The biggest challenges faced by our research team were the complex and time-consuming administrative issues. We hope that in the future these processes will be streamlined so that research staff can devote more time to actual scientific activities and less to administrative tasks.

How can the findings of this project be applied to other areas or sectors, such as biodiversity conservation or natural resource management?

Underground aquatic ecosystems are increasingly affected by anthropogenic activities such as overexploitation of water resources, pollution and land use, with detrimental but poorly understood effects on hypogeous biodiversity. With this in mind, we stress that future biodiversity conservation projects would be more effective if they included this integrative food web approach in their agenda.

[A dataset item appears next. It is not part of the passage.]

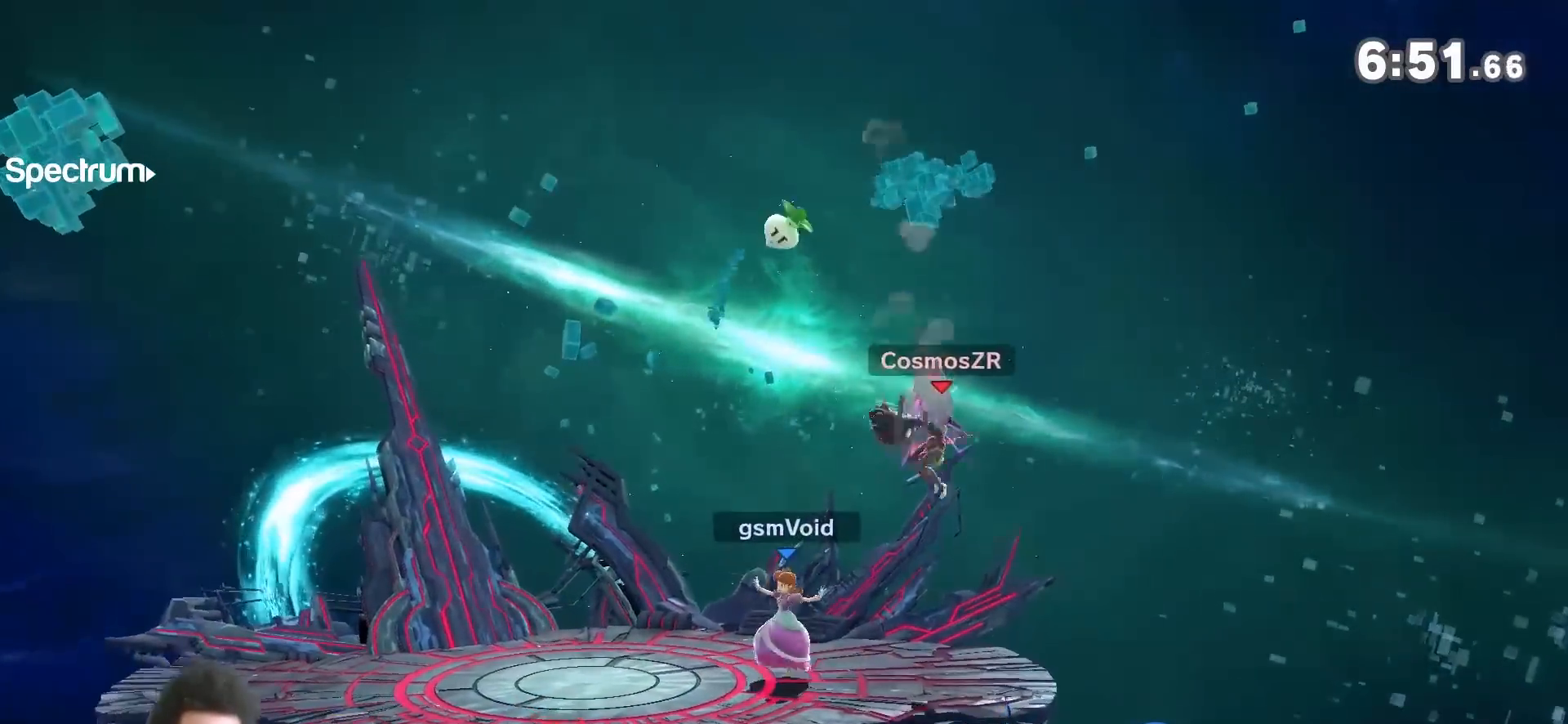
{"dt_ms": 500, "buttons": ["R1"], "left_stick": "down", "right_stick": "center", "events": [[83, "Y", "up"], [150, "left_stick", "center"], [300, "left_stick", "down"], [367, "R1", "down"]]}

What are the next steps of this project and what scientific challenges or questions will be addressed in the future?

The next steps of this project will be to publish the results of the current project and to continue the research in future projects. One of the crucial environmental factors involved in conditioning subsurface life and nutrient fluxes is the content of dissolved nutrients in the water, such as the chemical species carbon, nitrogen and phosphorus. Thus, a logical progression for the future is to apply the working hypotheses outlined in the current proposal to several aquatic caves, covering gradients of water nutrient loading, ranging from low, medium and finally high (e.g. organically polluted) caves. Extending the study from a single cave to multiple water caves will allow a deeper understanding of this conceptual model.